Jacob tries something similar with Laban's flocks of sheep and goats. To Jacob would belong the dark, the speckled, and the spotted progeny of Laban's herd and - to "help" him along - Laban had removed all of those from the breeding pool. So what does Jacob do? Using shoots of poplar, almond, and plane, Jacob places reminders in front of the bovidae to remind them of what their offspring should look like, and it works: almost every lamb and kid is spotted, speckled, or dark, quite unlike its pure white progenitors.

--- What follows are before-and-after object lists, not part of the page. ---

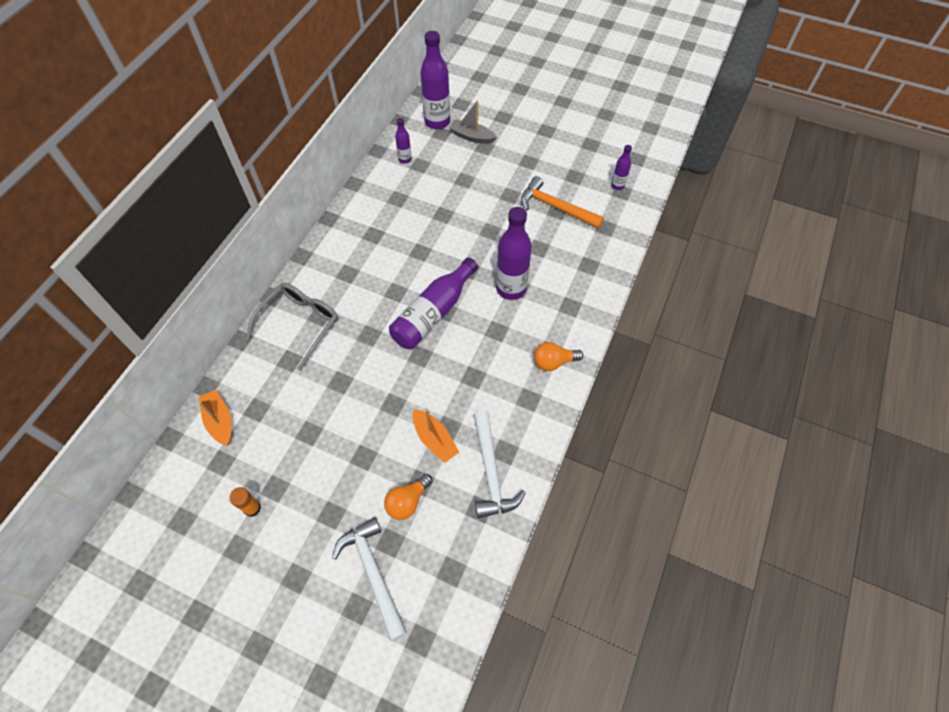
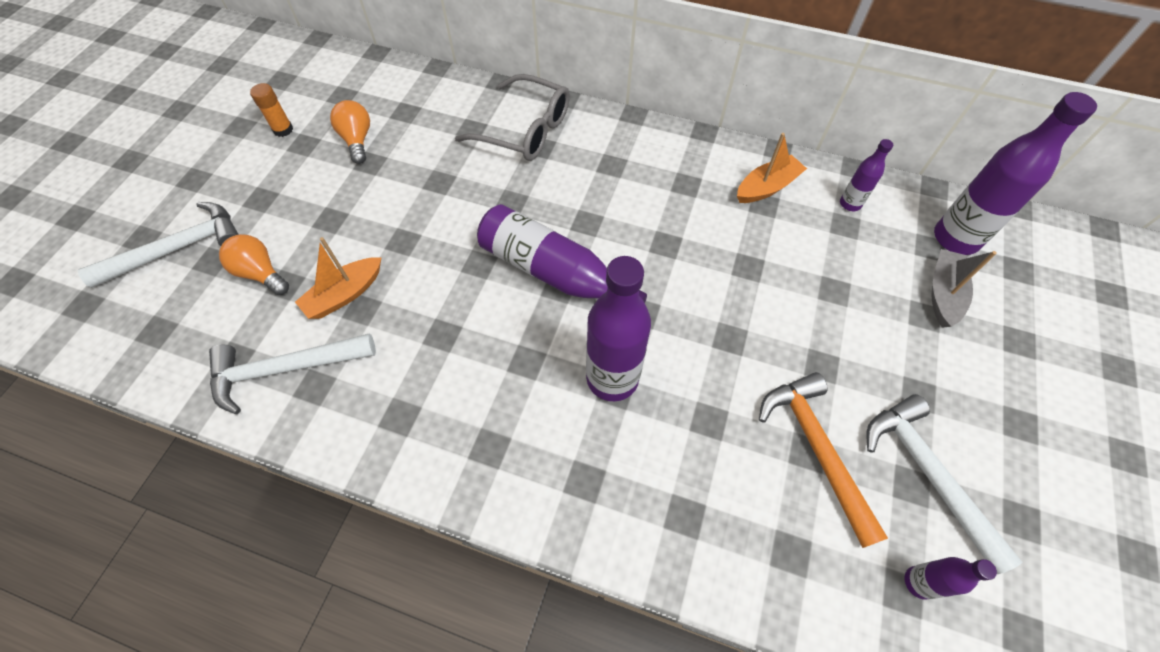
camera: 85 degrees right, 0 degrees up
orange boat [199,389,232,446] -> orange boat moved to [737,133,807,203]
orange hammer [521,176,604,229] -> orange hammer turned 45 degrees counterclockwise [759,372,888,548]
orange light bulb [534,342,583,371] -> orange light bulb moved to [330,100,370,164]
none -> white hammer [867,394,1022,574]

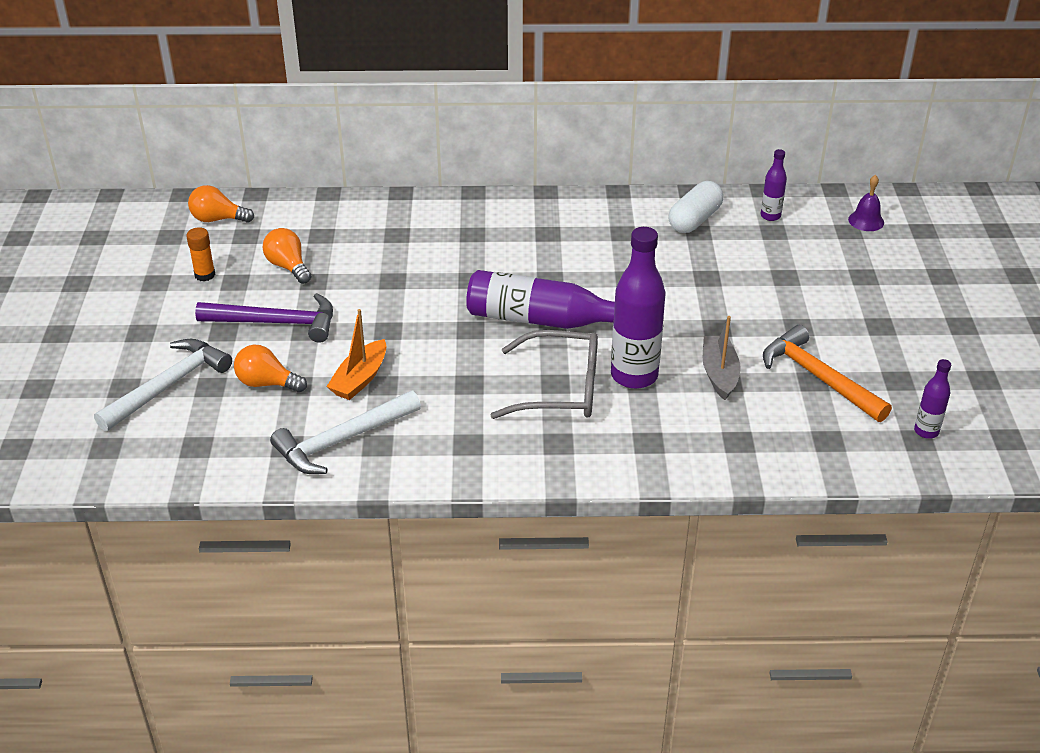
camera: 20 degrees left, 20 degrees down
grey glasses [455,74,570,161] -> grey glasses moved to [490,330,598,419]
orange boat [737,133,807,203] -> white capsule [668,181,723,233]
white hammer [867,394,1022,574] -> none
grey boat [931,249,997,327] -> grey boat moved to [703,316,741,400]
purple bottle [934,92,1097,255] -> purple bell [848,175,884,231]
none -> orange light bulb [188,185,254,223]
none -> purple hammer [195,293,333,343]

Even the Rabbis placed some faith in the theory that what the mother (or sprout) sees will influence the eventual appearance: Rabbi Yochanan was so beautiful of face that he used to go and sit by the entrance to the local mikveh (ritual bathhouse), thinking:
When Jewish women come up from their immersion for the sake of a mitzva, after their menstruation, they should encounter me first, so that they have beautiful children like me, and sons learned in Torah like me (Bava Metzia 84a).
Science tells us that while there are environmental factors that act upon children's (and plants') development, to borrow from The Fantasticks, if you plant a radish, you get a radish. So what is the reason for the Bible's depiction of Jacob's attempts to divert what would be the normal expectations of genetic inheritance?
Perhaps it's to open up the possibility of doubt: maybe it was God's will, a miracle, maybe it was an accident, maybe it was the equivalent of Bronze Age science. Without his chicanery, would the result have been the same? In any event, it makes for an interesting story to tell the children, which I suspect was what my father was doing when he gave me his explanation for putting the placards in backwards.